I was reading Ludwig's book yesterday & he said that about both this & gabby's.... The head shake they do is a bugger off signal according to him.


----------



## stuartdouglas (Mar 5, 2008)

Al Hyde said:


> He's mine Stu , i've got 3.5 of the little gems
> 
> Glad you all like him
> Al


Running out of room soon Al, best you shift that lake nakuru on to me eh?


----------



## Al Hyde (Jan 6, 2008)

Owzy said:


> I was reading Ludwig's book yesterday & he said that about both this & gabby's.... The head shake they do is a bugger off signal according to him.


Gabbys rarely head shake, they will usually elevate the head and tilt it sideways towards the threat, this is common in arietans also.

In the 20 years i've kept rhinos I've noted that it is the headshakers that usually roll early.(Head shakers are almost always the ones kept in vivariums in high taffic areas or or without enough cover) Almost always nasicornis will exhibit this behaviour before death too (Providing they are not so ill they cannot move) 
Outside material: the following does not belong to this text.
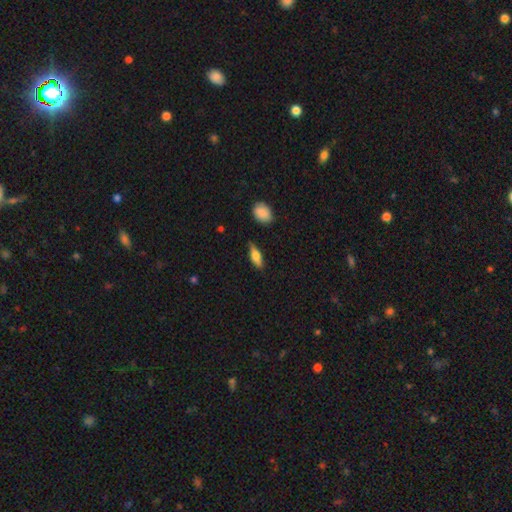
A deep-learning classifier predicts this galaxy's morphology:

Bugger off? Maybe. But then isn't bugger off is also a way of saying, "I'm stressed , leave me be"


----------



## Al Hyde (Jan 6, 2008)

stuartdouglas said:


> Running out of room soon Al, best you shift that lake nakuru on to me eh?


 
He He, it's not going to happen mate, sorry . However, I know that there are going to be some more available


----------



## Owzy (Jan 19, 2009)

Al Hyde said:


> Gabbys rarely head shake, they will usually elevate the head and tilt it sideways towards the threat, this is common in arietans also.
> 
> In the 20 years i've kept rhinos I've noted that it is the headshakers that usually roll early.(Head shakers are almost always the ones kept in vivariums in high taffic areas or or without enough cover) Almost always nasicornis will exhibit this behaviour before death too (Providing they are not so ill they cannot move)
> 
> *Bugger off? Maybe. But then isn't bugger off is also a way of saying, "I'm stressed , leave me be"*


That's pretty much what I meant.

Do captive borns adapt to this better, get stressed less?


----------



## Al Hyde (Jan 6, 2008)

Hi Owzy,
Ah see what you mean mate, Sorry.
Captive borns definitely do the best, WC adults and Subadults are often much more nervous and rarely settle to become good captives.
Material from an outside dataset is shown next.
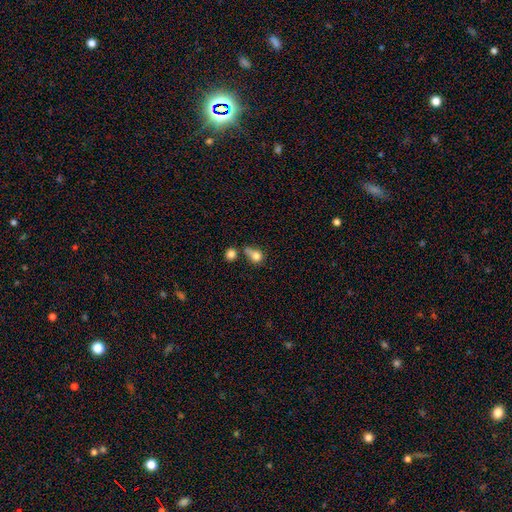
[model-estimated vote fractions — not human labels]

I've had some CB babies that are still much more nervous than their siblings , but given the privacy they usually do well.

All the best,
Al


----------



## Freakinfreak (May 13, 2009)

You say "given privacy" do you mean by being kept in the dark in completely enclosed housing? :blush:


----------



## Owzy (Jan 19, 2009)

Freakinfreak said:


> You say "given privacy" do you mean by being kept in the dark in completely enclosed housing? :blush:


From what I can gather, similar to what I do with my mangrove.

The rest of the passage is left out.